=== Your instructions ===
Reproduce every item below verbatim, character for character.

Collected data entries
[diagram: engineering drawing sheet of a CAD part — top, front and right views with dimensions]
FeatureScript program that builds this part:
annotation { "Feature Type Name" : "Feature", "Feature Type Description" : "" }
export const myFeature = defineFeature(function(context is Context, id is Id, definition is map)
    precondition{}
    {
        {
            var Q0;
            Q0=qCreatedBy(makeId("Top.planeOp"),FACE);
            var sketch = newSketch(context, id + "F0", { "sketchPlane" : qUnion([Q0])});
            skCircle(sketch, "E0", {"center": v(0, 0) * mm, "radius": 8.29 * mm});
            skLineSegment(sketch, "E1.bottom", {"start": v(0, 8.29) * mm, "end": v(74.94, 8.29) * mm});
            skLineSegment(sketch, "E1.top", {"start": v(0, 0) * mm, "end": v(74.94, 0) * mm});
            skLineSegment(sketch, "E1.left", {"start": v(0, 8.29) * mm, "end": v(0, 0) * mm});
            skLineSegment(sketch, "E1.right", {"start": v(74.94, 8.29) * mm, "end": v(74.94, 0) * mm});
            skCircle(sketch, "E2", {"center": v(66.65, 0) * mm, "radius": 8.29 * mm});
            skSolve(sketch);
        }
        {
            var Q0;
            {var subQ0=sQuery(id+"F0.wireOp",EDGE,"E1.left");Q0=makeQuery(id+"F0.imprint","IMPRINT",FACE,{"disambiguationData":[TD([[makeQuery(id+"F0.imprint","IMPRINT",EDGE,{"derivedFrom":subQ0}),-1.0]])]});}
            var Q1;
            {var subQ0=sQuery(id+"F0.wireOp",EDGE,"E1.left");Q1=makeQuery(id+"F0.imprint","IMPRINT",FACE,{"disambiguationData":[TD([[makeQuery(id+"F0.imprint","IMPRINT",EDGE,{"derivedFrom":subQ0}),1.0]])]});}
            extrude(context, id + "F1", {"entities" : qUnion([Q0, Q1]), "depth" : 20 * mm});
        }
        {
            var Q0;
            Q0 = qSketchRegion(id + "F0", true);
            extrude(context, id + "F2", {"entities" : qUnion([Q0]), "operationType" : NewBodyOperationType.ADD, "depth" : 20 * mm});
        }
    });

=== Completed exercise ===
[diagram: engineering drawing sheet of a CAD part — top, front and right views with dimensions]
FeatureScript program that builds this part:
annotation { "Feature Type Name" : "Feature", "Feature Type Description" : "" }
export const myFeature = defineFeature(function(context is Context, id is Id, definition is map)
    precondition{}
    {
        {
            var Q0;
            Q0=qCreatedBy(makeId("Top.planeOp"),FACE);
            var sketch = newSketch(context, id + "F0", { "sketchPlane" : qUnion([Q0])});
            skCircle(sketch, "E0", {"center": v(0, 0) * mm, "radius": 8.29 * mm});
            skLineSegment(sketch, "E1.bottom", {"start": v(0, 8.29) * mm, "end": v(74.94, 8.29) * mm});
            skLineSegment(sketch, "E1.top", {"start": v(0, 0) * mm, "end": v(74.94, 0) * mm});
            skLineSegment(sketch, "E1.left", {"start": v(0, 8.29) * mm, "end": v(0, 0) * mm});
            skLineSegment(sketch, "E1.right", {"start": v(74.94, 8.29) * mm, "end": v(74.94, 0) * mm});
            skCircle(sketch, "E2", {"center": v(66.65, 0) * mm, "radius": 8.29 * mm});
            skSolve(sketch);
        }
        {
            var Q0;
            {var subQ0=sQuery(id+"F0.wireOp",EDGE,"E1.left");Q0=makeQuery(id+"F0.imprint","IMPRINT",FACE,{"disambiguationData":[TD([[makeQuery(id+"F0.imprint","IMPRINT",EDGE,{"derivedFrom":subQ0}),-1.0]])]});}
            var Q1;
            {var subQ0=sQuery(id+"F0.wireOp",EDGE,"E1.left");Q1=makeQuery(id+"F0.imprint","IMPRINT",FACE,{"disambiguationData":[TD([[makeQuery(id+"F0.imprint","IMPRINT",EDGE,{"derivedFrom":subQ0}),1.0]])]});}
            extrude(context, id + "F1", {"entities" : qUnion([Q0, Q1]), "depth" : 20 * mm});
        }
        {
            var Q0;
            Q0 = qSketchRegion(id + "F0", true);
            extrude(context, id + "F2", {"entities" : qUnion([Q0]), "operationType" : NewBodyOperationType.ADD, "depth" : 20 * mm});
        }
    });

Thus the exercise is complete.